Von dort geht es weiter zum Chorsu-Basar, einem der ältesten Märkte entlang der historischen Seidenstraße. Zwischen Obst, Gewürzen und frischen Lebensmitteln spielt sich der Alltag der Stadt ab. Besonders in der Fleischhalle bleiben wir länger stehen. Die Metzger präsentieren ihre Ware mit sichtbarem Stolz, arbeiten routiniert und lassen sich von den Blicken der Besucher kaum aus der Ruhe bringen. Wenige Meter weiter steigt der Duft frisch gegrillten Fleisches auf. Der Chorsu-Basar ist für mich weniger eine Sehenswürdigkeit als ein Ort, an dem sich das alltägliche Leben Tashkents beobachten lässt.

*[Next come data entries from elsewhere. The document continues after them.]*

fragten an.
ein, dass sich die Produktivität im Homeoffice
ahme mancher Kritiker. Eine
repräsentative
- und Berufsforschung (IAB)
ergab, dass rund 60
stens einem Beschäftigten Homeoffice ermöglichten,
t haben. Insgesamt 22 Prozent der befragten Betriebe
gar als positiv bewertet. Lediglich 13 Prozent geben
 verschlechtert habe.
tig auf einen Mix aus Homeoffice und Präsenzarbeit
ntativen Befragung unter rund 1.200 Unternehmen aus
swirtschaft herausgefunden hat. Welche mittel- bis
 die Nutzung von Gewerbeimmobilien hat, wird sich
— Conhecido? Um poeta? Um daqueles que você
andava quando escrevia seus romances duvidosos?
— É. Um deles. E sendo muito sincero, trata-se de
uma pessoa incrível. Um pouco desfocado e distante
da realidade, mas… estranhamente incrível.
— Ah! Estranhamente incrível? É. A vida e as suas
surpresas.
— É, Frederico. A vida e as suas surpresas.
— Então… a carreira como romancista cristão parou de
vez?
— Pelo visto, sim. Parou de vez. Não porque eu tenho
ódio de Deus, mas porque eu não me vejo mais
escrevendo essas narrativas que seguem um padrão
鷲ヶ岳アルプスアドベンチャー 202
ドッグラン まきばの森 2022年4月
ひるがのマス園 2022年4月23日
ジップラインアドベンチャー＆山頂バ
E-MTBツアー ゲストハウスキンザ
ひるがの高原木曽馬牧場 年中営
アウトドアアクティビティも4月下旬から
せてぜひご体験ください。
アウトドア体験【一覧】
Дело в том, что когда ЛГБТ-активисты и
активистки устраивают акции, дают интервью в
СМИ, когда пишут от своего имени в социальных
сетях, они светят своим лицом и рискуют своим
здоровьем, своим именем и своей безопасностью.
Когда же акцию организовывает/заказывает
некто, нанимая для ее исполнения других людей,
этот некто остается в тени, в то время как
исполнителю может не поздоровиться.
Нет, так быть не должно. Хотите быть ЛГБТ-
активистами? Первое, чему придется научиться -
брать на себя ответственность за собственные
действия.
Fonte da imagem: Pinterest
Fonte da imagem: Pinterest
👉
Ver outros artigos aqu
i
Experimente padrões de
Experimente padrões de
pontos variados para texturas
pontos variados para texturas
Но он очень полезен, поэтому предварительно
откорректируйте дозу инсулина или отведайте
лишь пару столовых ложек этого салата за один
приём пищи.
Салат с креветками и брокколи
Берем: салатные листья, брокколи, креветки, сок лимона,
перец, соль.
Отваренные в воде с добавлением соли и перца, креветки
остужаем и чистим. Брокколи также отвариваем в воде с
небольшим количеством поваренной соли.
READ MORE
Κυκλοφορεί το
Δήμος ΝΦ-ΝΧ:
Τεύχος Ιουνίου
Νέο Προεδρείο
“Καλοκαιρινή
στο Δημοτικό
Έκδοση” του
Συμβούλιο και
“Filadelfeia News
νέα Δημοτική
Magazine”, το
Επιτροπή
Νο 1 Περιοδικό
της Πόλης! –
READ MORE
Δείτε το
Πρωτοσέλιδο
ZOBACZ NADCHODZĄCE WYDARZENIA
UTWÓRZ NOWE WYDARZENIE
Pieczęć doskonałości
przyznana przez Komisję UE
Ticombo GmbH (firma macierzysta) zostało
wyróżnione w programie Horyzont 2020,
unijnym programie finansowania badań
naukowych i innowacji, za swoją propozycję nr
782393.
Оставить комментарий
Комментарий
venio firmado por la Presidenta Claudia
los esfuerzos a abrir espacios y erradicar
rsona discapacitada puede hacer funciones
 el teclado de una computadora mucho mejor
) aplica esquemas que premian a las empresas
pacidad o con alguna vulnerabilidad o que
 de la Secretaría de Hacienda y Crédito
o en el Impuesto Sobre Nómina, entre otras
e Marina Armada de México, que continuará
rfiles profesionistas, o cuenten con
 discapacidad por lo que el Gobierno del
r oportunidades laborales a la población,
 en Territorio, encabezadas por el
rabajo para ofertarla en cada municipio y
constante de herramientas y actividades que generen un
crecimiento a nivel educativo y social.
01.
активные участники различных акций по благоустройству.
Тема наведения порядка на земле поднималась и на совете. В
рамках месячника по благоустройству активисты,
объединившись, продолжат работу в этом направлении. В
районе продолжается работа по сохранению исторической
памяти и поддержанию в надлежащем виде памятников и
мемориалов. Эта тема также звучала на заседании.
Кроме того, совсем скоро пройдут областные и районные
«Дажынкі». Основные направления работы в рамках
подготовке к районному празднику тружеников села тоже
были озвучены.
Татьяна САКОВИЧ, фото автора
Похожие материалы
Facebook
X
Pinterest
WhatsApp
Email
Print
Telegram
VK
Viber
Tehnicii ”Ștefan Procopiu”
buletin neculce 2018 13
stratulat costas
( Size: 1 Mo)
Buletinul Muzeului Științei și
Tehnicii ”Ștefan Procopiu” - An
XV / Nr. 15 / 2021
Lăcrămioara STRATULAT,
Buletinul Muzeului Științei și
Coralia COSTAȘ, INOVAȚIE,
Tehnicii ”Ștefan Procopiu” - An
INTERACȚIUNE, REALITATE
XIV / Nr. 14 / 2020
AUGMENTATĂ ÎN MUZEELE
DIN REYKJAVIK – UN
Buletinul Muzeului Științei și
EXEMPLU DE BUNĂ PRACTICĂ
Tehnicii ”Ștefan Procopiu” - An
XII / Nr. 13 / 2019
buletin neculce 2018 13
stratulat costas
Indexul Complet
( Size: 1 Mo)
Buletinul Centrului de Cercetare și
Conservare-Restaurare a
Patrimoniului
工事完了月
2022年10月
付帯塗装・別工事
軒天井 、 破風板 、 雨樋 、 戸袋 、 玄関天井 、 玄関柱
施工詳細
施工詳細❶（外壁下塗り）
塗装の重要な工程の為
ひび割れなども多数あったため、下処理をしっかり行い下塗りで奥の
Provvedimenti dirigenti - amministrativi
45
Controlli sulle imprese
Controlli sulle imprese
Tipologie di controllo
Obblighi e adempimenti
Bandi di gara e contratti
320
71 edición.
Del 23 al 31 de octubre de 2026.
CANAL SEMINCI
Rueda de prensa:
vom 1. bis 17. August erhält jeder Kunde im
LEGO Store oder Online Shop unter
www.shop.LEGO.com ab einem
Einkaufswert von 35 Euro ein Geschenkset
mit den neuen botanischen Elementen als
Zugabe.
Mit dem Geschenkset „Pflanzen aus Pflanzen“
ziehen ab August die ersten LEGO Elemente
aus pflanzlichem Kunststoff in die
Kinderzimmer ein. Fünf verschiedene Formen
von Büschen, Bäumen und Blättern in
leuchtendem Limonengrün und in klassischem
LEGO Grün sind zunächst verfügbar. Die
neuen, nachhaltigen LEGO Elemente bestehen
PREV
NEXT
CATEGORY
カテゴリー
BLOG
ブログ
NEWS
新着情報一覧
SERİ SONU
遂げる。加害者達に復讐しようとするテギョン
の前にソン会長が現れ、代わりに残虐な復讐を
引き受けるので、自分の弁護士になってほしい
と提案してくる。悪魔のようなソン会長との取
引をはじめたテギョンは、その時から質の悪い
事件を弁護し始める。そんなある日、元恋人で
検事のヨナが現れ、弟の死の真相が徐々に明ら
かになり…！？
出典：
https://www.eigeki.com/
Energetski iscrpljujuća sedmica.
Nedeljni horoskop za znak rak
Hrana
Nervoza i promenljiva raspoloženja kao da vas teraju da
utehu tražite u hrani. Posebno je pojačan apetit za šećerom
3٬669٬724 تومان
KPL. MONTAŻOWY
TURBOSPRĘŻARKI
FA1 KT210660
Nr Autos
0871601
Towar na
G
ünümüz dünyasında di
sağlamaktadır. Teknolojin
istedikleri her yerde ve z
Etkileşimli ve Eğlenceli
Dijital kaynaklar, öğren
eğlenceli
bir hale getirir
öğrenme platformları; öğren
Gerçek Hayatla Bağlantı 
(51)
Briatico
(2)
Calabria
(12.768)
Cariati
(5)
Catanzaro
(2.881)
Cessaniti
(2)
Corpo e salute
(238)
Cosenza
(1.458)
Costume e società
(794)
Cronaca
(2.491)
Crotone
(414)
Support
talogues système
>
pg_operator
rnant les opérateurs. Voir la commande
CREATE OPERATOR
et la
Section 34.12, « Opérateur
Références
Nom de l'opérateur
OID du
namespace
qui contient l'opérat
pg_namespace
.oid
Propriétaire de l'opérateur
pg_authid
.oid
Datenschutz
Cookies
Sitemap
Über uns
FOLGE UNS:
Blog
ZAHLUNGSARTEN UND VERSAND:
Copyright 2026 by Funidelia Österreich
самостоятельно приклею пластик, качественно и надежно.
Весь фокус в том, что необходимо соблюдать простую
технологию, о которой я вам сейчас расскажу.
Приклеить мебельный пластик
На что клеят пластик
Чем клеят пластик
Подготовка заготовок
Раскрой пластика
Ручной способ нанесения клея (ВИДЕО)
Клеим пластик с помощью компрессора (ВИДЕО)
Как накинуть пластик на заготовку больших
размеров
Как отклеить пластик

Direkt neben dem Basar befindet sich einer der Zugänge zur Tashkenter Metro. Sie wurde 1977 eröffnet und war die erste U-Bahn Zentralasiens. Viele Stationen sind individuell gestaltet und erinnern eher an unterirdische Hallen als an gewöhnliche Bahnsteige. Besonders spannend fand ich den Wechsel der Atmosphäre: Eben noch ist eine Station fast menschenleer, wenige Sekunden später trifft ein Zug ein und der Bahnsteig füllt sich schlagartig. Kurz danach kehrt wieder Ruhe ein.






Nach einer kurzen Pause im Hotel genießen wir zunächst den Blick über die Stadt, bevor wir unseren letzten Programmpunkt besuchen: die Herz-Jesu-Kathedrale. Dass sich eine katholische Kirche unweit islamischer Bauwerke und sowjetischer Architektur befindet, zeigt, wie vielfältig Tashkent heute ist. Während der Sowjetzeit wurde das Gebäude zweckentfremdet, inzwischen dient es wieder als Kirche und steht als architektonisches und historisches Denkmal unter Schutz.







Tashkent hat mich weniger durch einzelne Sehenswürdigkeiten beeindruckt als durch seine Gegensätze. Zwischen Tradition, Alltag und den Spuren der Sowjetzeit entsteht eine Stadt, die man am besten zu Fuß, auf Märkten und in der Metro kennenlernt – dort, wo sich das tägliche Leben abspielt.